Es ist daher kein Wunder, dass sich in den letzten Tagen der mediale Ton nochmals verschärft hat. Den kriegsunwilligen Deutschen wird das Schlimmste angedroht: den Genozid durch die Russen. So warnt Florian Sädler in der Welt vor den Gefahren einer Kapitulation (die noch gar nicht zur Debatte steht) sowie einer anschließenden Besatzung und zitiert zur Bekräftigung seiner Warnung einen Ukrainer, der als Partisan gegen die russische Armee gekämpft hat: "Die Russen denken, dass ihr alle Nazis seid. Denkt ihr wirklich, dass sie euch einfach leben lassen? Nein." Wer sich nicht gegen die Russen wehre, dem drohe der sichere Tod. Ein neuer Tiefstand der propagandistischen Angstmache.

Ein weiteres Beispiel: Estlands Außenminister Margus Tsahkna sieht zwar nicht die völlige Auslöschung Deutschlands kommen, dafür jedoch hunderttausende russische Soldaten, die nach einem möglichen Friedensabkommen die Reiselust Richtung Europa packen könnte. Putin würde dann Ex-Häftlinge, Mörder und Vergewaltiger in die EU schicken, so Tsahkna: "Und sie kommen ganz bestimmt nicht mit guten Plänen, um ihren Lebensunterhalt zu verdienen und Steuern zu zahlen. Sie kommen mit wirklich schlechten Plänen." Deshalb müssten die Einreiseregelungen für Russen weiter verschärft werden.
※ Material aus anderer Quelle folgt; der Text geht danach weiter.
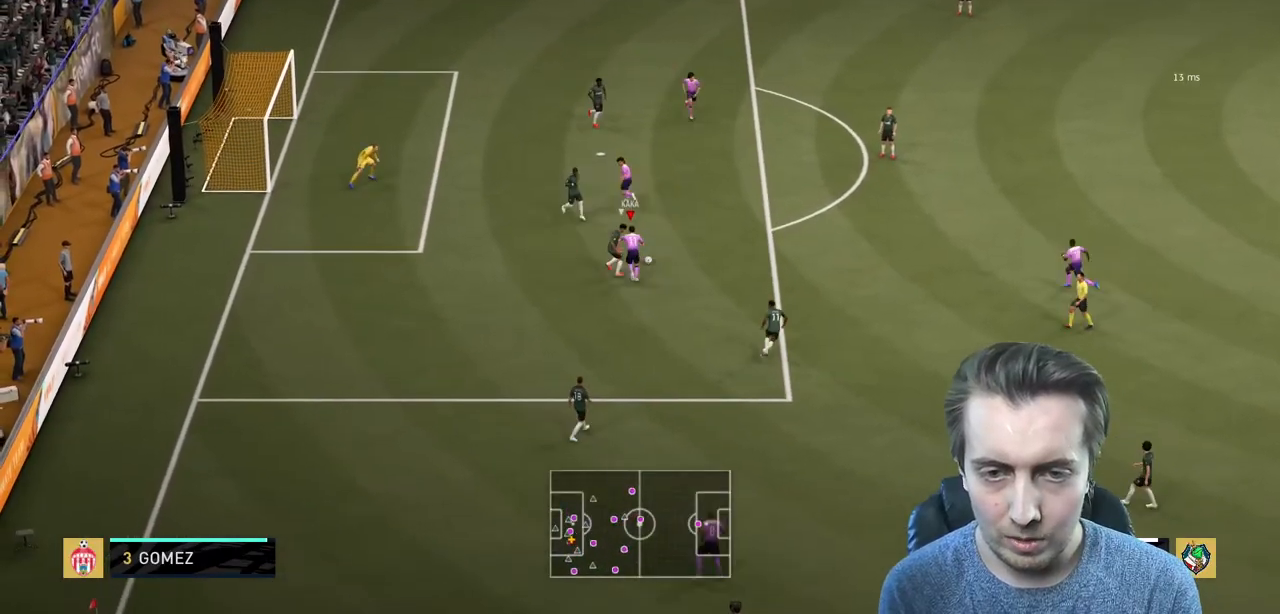
{"buttons": [], "left_stick": "up", "right_stick": "center", "events": [[367, "left_stick", "up"], [434, "R2", "up"]]}
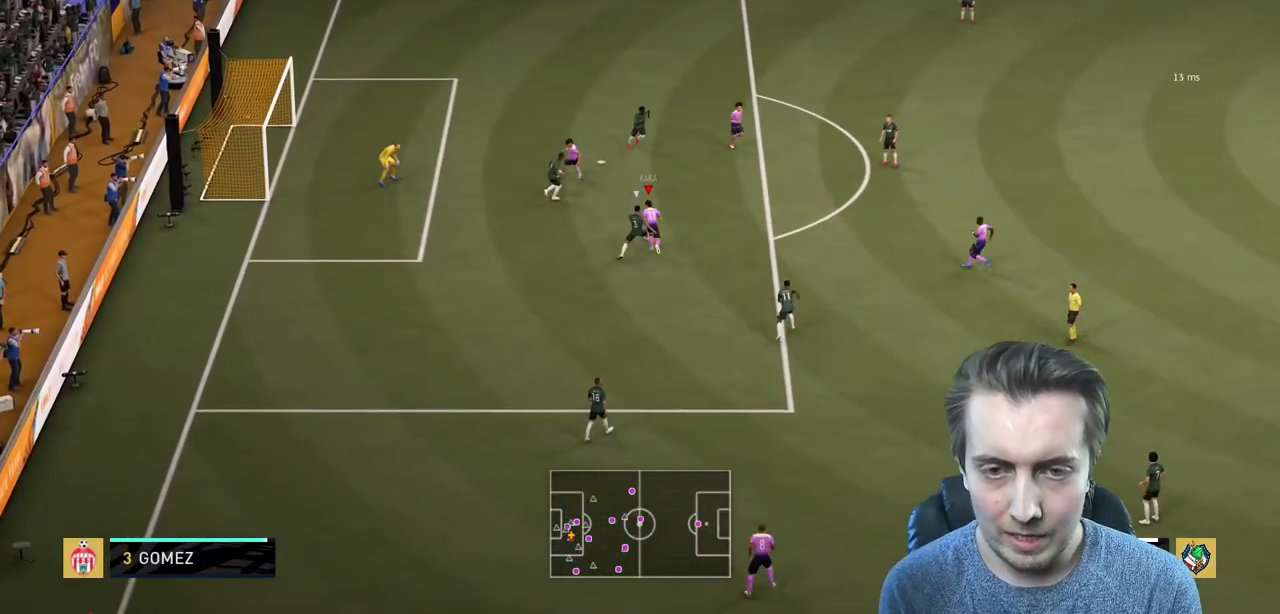
{"buttons": ["R2"], "left_stick": "up-left", "right_stick": "center", "events": [[33, "B", "down"], [200, "R2", "down"], [233, "B", "up"], [233, "left_stick", "up-left"]]}
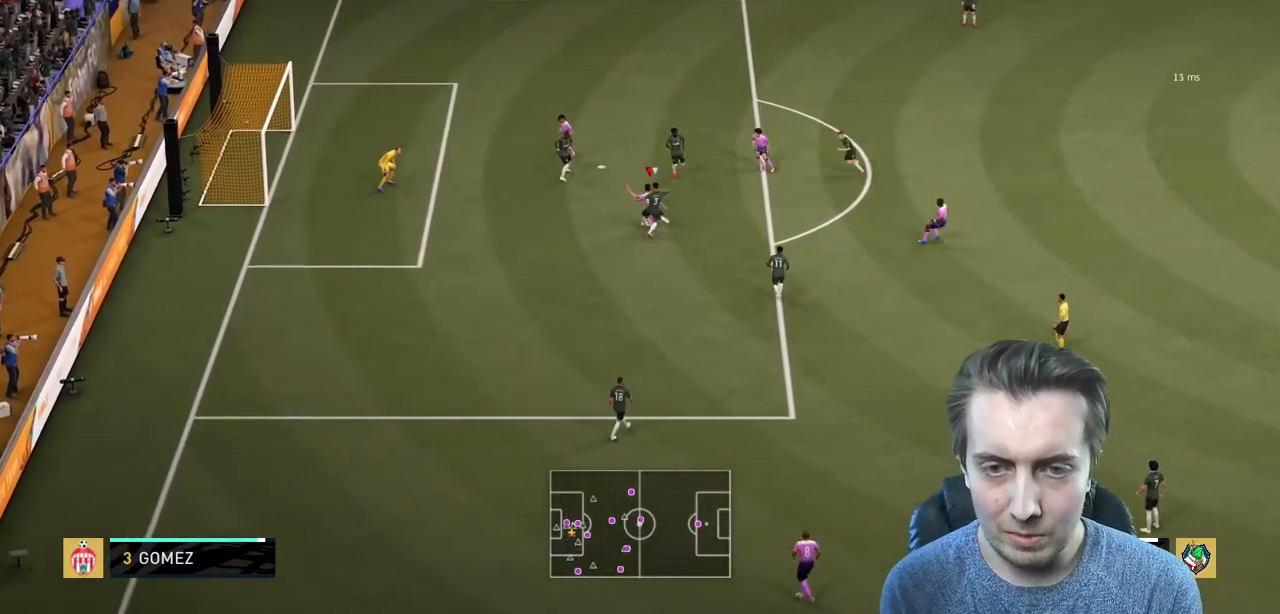
{"buttons": ["R2"], "left_stick": "left", "right_stick": "center", "events": [[100, "left_stick", "left"]]}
Der Historiker Ilko-Sascha Kowalczuk wiederum beklagt eine mangelnde Kampfwilligkeit der Deutschen mit den Worten: "Wenn Putins Armee morgen vor Warschau stünde, hätte Deutschland ein Riesenproblem. Die Mehrheit würde kapitulieren und weiße Flaggen hissen. Und diejenigen, die Widerstand leisteten, würden gehasst." (auch hier muss wieder ein noch nicht eingetretener Kriegsfall – diesmal in Polen – herhalten, um kriegsunwillige Deutsche als Defätisten zu brandmarken).


Kriegstüchtig war gestern – nun muss die Bundeswehr siegfähig werden




Analyse

Kriegstüchtig war gestern – nun muss die Bundeswehr siegfähig werden






Zusätzlich problematisiert Kowalczuk ein angebliches Schuldgefühl der Deutschen gegenüber den Russen: "Aber die entscheidende Rolle spielt das Schuldgefühl wegen des Vernichtungsfeldzugs der Deutschen gegen die Sowjetunion im Zweiten Weltkrieg. Man spricht von 27 Millionen ermordeten Sowjetbürgern und meint damit die Russen. Dabei waren die meisten Opfer Ukrainer und Weißrussen! Aber das wird alles ausgeblendet und nicht differenziert." Klar, ein etwa noch vorhandenes Schuldgefühl der Deutschen wegen des vergangenen Krieges wäre aus Sicht der Kriegstreiber wirklich hinderlich bei einem robusten Vorgehen gegenüber Russland.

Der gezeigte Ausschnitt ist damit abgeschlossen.